On Monday, however, Israel’s Channel 12 news reported that Hamas was trying to negotiate the release of fewer hostages on the grounds it had “no ability to release 40” abductees who fit the initial request by Israeli negotiators.

The lack of progress in talks raises new questions about exactly how many of those abducted by Hamas in its Oct. 7 attack on southern Israel are left alive.

Terrorists captured approximately 240 people from 29 nations during and after the attack, which killed an estimated 1,200 people, including 33 Americans.

As of late March, 129 Oct. 7 hostages are still believed to be in Gaza, the Wall Street Journal reported, citing Israeli officials.

Of that number, at least 34 and as many as 50 are believed to have died in captivity.

The captivity figure includes 19 women, 10 people over the age of 75, and two children.

Hamas is also believed to be holding two Israelis captured prior to the Oct. 7 attack, as well as the remains of two IDF soldiers killed during Gaza fighting in 2014, bringing the grand total of Israelis held dead or alive to 133.

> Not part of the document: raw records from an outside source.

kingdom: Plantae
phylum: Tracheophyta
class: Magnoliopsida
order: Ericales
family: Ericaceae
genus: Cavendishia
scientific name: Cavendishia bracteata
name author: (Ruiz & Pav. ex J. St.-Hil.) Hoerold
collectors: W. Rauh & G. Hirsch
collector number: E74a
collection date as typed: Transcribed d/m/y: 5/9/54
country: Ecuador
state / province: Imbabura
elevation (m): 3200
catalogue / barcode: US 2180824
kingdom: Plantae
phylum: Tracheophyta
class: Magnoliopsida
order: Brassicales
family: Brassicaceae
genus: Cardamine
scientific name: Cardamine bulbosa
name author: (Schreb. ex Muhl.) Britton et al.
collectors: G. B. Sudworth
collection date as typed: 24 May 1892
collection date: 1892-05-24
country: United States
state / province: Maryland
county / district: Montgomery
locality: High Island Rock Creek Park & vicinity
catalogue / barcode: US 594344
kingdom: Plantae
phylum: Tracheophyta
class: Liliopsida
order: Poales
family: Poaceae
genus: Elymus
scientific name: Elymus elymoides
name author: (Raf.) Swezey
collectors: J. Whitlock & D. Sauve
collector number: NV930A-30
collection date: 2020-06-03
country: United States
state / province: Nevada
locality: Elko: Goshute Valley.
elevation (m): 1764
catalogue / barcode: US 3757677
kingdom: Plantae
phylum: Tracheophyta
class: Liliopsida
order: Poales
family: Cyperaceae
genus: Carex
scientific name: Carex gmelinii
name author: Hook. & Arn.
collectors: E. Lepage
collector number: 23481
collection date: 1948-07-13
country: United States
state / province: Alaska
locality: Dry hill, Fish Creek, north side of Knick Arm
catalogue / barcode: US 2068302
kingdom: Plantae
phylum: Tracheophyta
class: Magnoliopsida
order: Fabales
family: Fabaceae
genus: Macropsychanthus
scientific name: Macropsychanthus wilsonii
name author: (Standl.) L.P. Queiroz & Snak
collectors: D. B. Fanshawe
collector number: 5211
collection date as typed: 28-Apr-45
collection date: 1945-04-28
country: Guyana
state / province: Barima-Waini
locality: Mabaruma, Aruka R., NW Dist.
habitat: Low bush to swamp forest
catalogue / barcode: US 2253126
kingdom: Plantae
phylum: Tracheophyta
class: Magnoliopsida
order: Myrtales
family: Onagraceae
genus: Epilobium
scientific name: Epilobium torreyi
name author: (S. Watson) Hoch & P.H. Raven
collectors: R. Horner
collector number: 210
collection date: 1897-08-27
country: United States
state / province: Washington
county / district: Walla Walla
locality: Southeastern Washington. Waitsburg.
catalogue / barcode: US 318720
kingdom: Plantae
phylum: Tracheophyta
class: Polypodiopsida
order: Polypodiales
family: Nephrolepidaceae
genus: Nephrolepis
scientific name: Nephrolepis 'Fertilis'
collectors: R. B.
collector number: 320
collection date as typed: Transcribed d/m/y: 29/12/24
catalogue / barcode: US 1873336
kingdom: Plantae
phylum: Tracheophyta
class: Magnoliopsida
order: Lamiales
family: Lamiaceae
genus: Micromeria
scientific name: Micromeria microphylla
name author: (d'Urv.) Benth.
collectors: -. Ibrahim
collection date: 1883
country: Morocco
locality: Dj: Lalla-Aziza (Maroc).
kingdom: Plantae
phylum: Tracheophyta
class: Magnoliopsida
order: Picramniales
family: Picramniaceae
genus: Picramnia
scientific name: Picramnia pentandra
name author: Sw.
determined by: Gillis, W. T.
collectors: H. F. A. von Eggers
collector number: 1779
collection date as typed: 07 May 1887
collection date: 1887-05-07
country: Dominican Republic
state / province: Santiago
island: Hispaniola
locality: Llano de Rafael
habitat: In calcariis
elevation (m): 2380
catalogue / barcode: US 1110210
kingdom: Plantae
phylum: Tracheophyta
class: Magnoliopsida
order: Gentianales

In addition, US officials say five of the remaining hostages are American citizens, though it is unclear whether they are alive or dead. Eight Thai nationals, a citizen of Nepal, a French-Mexican dual citizens and a Tanzanian who has since died are also among the hostages, according to the WSJ.

Israel and Hamas reached a six-day truce this past November as part of a large prisoner exchange. But a follow-up deal has proven to be elusive for months.

Netanyahu’s intention of barreling into Rafah has caused friction with President Biden, who has demanded that any operation be conducted with plans to safeguard civilians.

Last Thursday, Biden and Netanyahu had a testy phone conversation in which the president called for a cease-fire and warned that the US would reconsider its support for Israel if the humanitarian situation did not improve.

Following that call, Israel agreed to open up the Hanoon crossing in northern Gaza to allow more aid into the beleaguered territory.

Rafah is home to an estimated 1.4 million refugees, many of whom traveled there to seek safety from the intense fighting up north.

During a press conference Monday, State Department spokesperson Matthew Miller indicated that Washington has not been briefed on the date for a military campaign in Rafah.

“Recent efforts must be just the starting point for a sustained Israeli commitment to ensure the people of Gaza have their basic needs met,” Miller said.

Meanwhile, Netanyahu is staring down a call for early elections amid consternation about his leadership at home and growing frustrations with him abroad.

National Security Minister Itamar Ben-Gvir, a member of the far-right Otzma Yehudit party, cautioned Monday that Netanyahu will “cease to have a mandate to serve as prime minister” if the Israel-Hamas war ends without an invasion of Rafah.

A staggering 71% of Israelis want Netanyahu to step down, including 42% who want him to resign immediately, and 29% who want him gone once the war wraps up, according to a Sunday poll conducted by the Kan public broadcaster.

A separate Channel 12 poll found that half of respondents wanted early elections, with 41% opposed to premature balloting.

Senate Majority Leader Chuck Schumer (D-NY) called for new elections in Israel last month during a stunning address from the floor of the upper chamber.

The Brooklyn Democrat was expected to meet with Israeli opposition leader Yair Lapid during Lapid’s trip to Washington this week.

Tens of thousands of Israelis took to the streets of Tel Aviv over the weekend, rallying against Netanyahu and demanding an immediate hostage deal.